Petite “géopolitique" de la FOAD

De son apparition à la fin des années 1990 à son ancrage dans le paysage de la formation professionnelle français en 2008, le concept de “formation ouverte et à distance" a vu son périmètre fluctuer. Rappel, par le président Jaques Bahry, du destin de la FOAD.

Par - Le 16 avril 2008.

En près de vingt ans, le concept a évolué. Pourquoi ? D'abord en raison de son “flou sémantique", qui favorise les interprétations multiples en même temps qu'il permet de rester au contact de la “réalité changeante". Un mérite qui n'empêche cependant pas Jacques Bahry d'interroger la pertinence de l'expression.

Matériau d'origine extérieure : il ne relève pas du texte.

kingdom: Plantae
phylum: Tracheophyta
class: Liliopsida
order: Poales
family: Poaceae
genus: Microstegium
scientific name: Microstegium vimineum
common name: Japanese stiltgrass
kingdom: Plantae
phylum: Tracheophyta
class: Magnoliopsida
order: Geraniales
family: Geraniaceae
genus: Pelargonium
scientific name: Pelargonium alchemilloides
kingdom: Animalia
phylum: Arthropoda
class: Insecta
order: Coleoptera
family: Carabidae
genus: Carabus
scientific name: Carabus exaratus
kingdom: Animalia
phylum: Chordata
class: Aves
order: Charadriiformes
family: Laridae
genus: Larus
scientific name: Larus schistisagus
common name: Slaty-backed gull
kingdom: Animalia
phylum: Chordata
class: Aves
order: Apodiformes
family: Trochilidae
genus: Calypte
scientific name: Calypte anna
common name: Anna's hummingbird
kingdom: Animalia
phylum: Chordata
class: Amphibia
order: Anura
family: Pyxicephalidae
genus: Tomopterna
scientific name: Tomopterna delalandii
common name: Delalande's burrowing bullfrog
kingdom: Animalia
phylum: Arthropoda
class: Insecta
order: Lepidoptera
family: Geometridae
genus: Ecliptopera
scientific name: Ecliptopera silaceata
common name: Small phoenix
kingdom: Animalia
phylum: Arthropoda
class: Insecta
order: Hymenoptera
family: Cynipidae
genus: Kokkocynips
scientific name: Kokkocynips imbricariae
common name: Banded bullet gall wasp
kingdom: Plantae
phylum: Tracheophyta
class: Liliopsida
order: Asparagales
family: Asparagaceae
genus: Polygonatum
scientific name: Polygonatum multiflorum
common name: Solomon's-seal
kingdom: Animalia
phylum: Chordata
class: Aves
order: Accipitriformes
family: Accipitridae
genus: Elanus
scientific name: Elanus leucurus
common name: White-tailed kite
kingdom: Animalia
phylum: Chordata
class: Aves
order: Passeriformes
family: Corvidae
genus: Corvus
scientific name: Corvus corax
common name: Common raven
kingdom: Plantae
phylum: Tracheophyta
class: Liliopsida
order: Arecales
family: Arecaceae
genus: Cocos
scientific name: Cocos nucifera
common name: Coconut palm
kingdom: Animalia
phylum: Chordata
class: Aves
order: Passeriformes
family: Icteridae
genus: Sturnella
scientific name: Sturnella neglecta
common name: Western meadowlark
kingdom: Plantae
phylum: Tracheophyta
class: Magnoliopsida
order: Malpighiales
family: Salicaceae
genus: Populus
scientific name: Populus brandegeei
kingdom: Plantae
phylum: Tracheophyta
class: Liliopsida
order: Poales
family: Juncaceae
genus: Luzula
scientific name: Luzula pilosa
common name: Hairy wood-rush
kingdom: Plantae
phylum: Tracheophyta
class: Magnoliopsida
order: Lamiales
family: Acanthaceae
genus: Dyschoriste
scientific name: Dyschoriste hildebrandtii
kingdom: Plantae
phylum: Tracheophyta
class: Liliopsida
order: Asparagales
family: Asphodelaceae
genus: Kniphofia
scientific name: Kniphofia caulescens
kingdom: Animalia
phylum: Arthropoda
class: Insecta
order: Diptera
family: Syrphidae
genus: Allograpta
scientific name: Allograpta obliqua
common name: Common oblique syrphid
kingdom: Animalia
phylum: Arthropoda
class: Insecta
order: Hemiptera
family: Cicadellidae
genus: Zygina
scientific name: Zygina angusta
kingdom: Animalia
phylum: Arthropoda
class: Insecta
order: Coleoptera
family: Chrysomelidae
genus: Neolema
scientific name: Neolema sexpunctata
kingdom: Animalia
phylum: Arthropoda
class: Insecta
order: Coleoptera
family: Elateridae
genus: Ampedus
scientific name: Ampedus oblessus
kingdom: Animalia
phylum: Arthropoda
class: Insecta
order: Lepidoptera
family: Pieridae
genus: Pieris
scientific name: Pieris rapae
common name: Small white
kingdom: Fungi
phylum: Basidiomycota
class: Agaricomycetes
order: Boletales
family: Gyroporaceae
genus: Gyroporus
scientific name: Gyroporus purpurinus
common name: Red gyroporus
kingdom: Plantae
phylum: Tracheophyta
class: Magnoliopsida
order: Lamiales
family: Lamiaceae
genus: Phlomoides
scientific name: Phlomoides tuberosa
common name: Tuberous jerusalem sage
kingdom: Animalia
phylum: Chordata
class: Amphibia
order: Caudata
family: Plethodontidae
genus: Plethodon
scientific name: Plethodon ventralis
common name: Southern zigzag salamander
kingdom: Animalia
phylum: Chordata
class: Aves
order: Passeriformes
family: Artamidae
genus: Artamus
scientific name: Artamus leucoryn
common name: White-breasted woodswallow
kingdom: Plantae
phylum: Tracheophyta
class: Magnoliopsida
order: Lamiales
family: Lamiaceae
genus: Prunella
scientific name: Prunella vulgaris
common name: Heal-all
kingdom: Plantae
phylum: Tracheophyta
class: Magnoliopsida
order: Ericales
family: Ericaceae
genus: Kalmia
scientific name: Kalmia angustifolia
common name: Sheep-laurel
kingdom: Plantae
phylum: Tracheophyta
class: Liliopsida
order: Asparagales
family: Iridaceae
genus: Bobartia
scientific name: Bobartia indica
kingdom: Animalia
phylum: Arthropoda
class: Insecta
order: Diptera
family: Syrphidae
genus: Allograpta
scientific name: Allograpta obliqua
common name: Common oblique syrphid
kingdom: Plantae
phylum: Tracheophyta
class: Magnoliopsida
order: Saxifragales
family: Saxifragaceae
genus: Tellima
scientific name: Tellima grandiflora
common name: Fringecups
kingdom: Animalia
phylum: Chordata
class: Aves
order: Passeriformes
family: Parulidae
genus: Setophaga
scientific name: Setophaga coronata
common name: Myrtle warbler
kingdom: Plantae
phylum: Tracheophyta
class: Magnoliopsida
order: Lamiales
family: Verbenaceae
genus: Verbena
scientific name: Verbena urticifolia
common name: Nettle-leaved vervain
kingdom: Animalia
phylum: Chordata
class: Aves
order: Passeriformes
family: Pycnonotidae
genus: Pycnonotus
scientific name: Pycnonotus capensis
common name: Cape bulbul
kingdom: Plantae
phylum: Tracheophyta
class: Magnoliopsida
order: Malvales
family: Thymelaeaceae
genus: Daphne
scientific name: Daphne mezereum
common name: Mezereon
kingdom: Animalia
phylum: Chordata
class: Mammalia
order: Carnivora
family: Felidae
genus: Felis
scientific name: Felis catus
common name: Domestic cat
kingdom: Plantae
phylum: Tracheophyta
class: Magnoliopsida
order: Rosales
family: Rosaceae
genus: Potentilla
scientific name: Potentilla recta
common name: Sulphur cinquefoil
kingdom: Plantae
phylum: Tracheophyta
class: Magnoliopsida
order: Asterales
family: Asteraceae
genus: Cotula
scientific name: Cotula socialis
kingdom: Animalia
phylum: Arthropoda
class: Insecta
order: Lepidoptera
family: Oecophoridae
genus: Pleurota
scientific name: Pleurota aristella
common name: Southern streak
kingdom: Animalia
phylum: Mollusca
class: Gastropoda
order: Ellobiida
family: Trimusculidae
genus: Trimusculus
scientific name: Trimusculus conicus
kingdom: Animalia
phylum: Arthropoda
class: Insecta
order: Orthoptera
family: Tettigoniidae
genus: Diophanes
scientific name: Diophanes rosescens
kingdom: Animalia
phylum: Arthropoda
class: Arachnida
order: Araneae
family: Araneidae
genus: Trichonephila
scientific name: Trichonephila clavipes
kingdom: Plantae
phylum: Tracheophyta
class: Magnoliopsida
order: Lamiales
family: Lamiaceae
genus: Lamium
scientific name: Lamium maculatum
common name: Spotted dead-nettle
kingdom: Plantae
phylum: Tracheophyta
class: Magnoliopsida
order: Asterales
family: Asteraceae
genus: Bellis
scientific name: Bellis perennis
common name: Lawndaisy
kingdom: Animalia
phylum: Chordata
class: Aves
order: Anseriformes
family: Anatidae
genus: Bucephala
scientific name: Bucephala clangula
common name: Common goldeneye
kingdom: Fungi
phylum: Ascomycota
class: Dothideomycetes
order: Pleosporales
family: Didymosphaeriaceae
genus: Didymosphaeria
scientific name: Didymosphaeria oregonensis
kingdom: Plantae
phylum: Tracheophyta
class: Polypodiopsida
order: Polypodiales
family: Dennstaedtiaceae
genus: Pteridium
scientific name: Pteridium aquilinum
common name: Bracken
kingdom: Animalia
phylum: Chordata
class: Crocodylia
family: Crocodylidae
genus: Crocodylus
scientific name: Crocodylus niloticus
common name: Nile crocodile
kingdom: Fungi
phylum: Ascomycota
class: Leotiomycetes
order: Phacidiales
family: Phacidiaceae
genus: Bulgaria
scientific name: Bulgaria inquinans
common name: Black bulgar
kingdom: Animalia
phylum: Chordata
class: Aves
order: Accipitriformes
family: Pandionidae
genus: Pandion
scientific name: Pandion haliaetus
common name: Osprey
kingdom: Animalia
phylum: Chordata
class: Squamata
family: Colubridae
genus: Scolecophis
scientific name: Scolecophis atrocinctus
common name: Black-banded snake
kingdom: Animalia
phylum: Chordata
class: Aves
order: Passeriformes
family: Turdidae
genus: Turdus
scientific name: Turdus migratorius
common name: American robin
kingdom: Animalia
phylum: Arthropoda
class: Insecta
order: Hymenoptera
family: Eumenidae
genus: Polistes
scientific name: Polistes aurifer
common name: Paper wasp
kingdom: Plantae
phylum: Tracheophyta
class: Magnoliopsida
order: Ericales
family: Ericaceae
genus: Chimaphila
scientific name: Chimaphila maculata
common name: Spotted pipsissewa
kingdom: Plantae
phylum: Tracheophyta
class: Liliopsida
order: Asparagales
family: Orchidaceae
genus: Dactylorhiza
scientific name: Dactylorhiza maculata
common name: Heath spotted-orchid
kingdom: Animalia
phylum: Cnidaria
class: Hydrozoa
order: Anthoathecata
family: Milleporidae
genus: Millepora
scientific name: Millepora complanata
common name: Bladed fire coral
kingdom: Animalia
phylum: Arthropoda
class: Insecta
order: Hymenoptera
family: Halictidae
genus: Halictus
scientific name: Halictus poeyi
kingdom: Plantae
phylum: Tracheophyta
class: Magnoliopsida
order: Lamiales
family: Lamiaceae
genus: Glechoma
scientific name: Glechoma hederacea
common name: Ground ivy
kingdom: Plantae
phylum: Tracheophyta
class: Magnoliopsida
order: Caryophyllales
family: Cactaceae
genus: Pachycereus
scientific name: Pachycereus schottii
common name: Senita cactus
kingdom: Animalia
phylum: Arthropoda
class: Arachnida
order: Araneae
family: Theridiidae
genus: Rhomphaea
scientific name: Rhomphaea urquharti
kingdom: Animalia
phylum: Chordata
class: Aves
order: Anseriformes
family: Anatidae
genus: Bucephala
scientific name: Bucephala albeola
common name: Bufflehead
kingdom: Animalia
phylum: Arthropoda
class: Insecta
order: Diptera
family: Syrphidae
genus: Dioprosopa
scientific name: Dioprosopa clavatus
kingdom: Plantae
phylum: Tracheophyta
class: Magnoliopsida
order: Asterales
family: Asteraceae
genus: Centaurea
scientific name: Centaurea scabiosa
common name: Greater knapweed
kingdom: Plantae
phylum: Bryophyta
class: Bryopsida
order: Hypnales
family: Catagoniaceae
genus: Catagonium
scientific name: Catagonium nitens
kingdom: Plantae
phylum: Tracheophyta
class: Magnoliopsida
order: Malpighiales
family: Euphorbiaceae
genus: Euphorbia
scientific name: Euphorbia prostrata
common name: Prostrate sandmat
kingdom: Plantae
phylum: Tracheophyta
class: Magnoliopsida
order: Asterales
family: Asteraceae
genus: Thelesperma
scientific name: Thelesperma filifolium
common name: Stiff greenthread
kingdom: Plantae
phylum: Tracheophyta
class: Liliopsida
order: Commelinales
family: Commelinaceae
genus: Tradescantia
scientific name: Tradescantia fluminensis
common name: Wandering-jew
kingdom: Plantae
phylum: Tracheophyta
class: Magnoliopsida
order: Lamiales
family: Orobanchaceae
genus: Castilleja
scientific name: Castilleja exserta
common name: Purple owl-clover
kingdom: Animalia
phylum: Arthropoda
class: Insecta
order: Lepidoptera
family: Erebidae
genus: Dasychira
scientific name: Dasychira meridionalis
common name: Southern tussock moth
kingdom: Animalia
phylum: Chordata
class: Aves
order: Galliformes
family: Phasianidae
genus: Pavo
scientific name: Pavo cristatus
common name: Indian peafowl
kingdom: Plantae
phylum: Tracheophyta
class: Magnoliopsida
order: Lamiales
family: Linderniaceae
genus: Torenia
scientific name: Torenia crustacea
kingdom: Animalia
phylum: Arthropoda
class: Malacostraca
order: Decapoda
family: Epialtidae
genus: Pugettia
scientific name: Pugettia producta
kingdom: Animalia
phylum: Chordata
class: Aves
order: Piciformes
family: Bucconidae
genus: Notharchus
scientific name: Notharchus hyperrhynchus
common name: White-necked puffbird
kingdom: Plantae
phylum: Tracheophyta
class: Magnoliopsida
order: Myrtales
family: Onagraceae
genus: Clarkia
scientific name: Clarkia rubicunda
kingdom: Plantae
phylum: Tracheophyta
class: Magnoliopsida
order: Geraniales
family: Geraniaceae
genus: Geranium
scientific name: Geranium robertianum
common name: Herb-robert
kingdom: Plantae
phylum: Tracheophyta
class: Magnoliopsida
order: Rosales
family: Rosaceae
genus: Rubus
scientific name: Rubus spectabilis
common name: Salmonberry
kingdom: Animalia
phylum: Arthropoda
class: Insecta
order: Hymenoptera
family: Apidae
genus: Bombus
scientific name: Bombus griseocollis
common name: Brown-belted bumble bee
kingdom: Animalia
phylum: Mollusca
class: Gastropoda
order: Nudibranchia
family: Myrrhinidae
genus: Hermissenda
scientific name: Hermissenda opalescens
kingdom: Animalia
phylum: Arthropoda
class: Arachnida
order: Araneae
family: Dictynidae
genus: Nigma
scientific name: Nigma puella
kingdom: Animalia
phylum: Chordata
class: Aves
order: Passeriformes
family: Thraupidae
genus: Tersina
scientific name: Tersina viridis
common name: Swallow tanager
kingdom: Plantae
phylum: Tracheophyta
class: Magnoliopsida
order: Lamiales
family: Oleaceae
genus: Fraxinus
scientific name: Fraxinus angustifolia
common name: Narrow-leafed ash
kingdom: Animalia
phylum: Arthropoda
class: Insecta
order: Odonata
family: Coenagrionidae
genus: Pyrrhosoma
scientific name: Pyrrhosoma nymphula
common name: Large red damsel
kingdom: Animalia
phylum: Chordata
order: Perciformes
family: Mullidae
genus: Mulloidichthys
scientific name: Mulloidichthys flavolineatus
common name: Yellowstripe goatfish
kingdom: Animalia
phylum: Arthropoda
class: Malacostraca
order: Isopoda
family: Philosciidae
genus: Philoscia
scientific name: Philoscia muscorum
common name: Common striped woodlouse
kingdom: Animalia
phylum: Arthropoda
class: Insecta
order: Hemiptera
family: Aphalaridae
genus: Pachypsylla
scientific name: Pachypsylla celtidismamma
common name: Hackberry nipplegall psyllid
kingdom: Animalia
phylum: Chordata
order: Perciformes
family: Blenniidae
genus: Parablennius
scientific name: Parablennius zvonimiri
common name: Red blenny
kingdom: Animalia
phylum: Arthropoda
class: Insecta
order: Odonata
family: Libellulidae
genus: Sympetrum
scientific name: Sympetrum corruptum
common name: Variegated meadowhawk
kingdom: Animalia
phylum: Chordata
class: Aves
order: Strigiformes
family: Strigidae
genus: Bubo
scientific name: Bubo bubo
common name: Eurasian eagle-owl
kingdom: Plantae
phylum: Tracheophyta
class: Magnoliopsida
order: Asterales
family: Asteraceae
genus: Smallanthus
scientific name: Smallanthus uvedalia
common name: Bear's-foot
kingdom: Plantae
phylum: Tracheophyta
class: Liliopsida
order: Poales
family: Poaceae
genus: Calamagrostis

Premièrement, en raison même du terme de “formation", trop réducteur au regard de l'anglais “learning" qui traduit mieux selon lui “le fait d'apprendre" et renvoie donc à une situation “centrée sur l'individu". Deuxièmement, parce que l'expression “FOAD" ne dit rien de la dimension technologique sur laquelle s'appuient pourtant les dispositifs s'y rattachant. Et de s'interroger sur l'opportunité de se rallier à la notion de “technology supported learning"[ 1 ]Que l'on pourrait traduire par “apprentissage assisté par les technologies" - qui renvoie curieusement à l'“EAO" des années 1980. actuellement en vogue aux États-Unis. Ensuite, parce que la particularité de notre système de formation professionnelle contribue également à fixer les frontières de la FOAD. En témoigne la circulaire DGEFP du 20 juillet 2001 sur l'imputabilité, qui l'a “cantonnée au périmètre de la formation professionnelle continue" au moment même où elle lui accordait la “légitimité fiscale" qui lui faisait défaut aux yeux des financeurs. Une sorte de victoire à la Pyrrhus, donc, qui s'est traduite par “l'exclusion du registre de la FOAD" de modalités qui lui sont pourtant naturellement attachées, à l'instar de l'“autoformation". “Bref", résume Jacques Bahry, “le bonheur d'être imputable se paie de frontières qui ne s'accordent pas avec l'évolution technologique."

Des frontières qui n'ont cependant rien d'intangible, si l'on en croit Jacques Naymark, vice-président du Fffod, qui recourt, lui, à la notion de “porosité". La FOAD n'est pas un objet “à part" mais un élément “paroxystique" du monde de la formation et de la société en général. Selon lui, la FOAD n'est ainsi “ni un outil ni une modalité, mais une combinatoire spécifique" entre des données multiples que sont “les Régions, les secteurs professionnels, les temps synchrones ou asynchrones, les lieux de formation, l'individuel, le collectif, etc."
“La question qui se pose, explique-t-il, ce n'est pas celle de l'intégration de la FOAD, mais celle de l'impact de l'intégration des technologies numériques sur la porosité des frontières" : où placer la limite entre “se former et s'informer", “jouer et apprendre", “travailler ou apprendre dans le réel et travailler ou apprendre dans le virtuel" ? “L'impact des TIC remet en question le périmètre et les fondamentaux de ce que l'on appelle la formation formelle".

“Le vrai sujet, selon Jacques Bahry, c'est apprendre mieux et plus vite", ce qui passe par l'association de “compétences variées et complémentaires". Un discours tenu contre vents et marées lors de la création du Fffod en 1995, mais qui devient “majoritaire aujourd'hui, grâce au succès des formules mixtes". “Un contexte favorable", note-t-il, “qui pose la question des orientations futures du Fffod". Devant des “besoins de formation à la fois individualisés et massifs dans toute la société", apparaissent de nouvelles questions liées au positionnement de la FOAD. “Peut-il y avoir aujourd'hui une bonne ingénierie de formation sans FOAD ?", “Peut-on concevoir un bon expert en ingénierie de formation qui n'aurait pas de compétences en FOAD ?", “La FOAD est-elle destinée à être complètement intégrée dans la formation, ou bien doit-elle s'intégrer dans les GRH, comme la formation s'y intègre ?", etc.

Autant de questions sans réponses immédiates – elles ne pourraient être que collectives –, mais qui n'entraînent cependant que peu de suspense quant à l'avis de la communauté des 7es Rencontres. À commencer par son président, qui croit fermement en la capacité des “experts FOAD" à se placer “à la jonction de l'e-GRH et du knowledge management". C'est-à-dire un positionnement pleinement en phase avec le mouvement actuel de rapprochement du monde de la formation et des ressources humaines... ou comment démontrer que nous avons là des professionnels tout prêts de récolter ce qu'ils ont semé depuis l'irruption d'internet.

Notes   [ + ]

1. Que l'on pourrait traduire par “apprentissage assisté par les technologies" - qui renvoie curieusement à l'“EAO" des années 1980.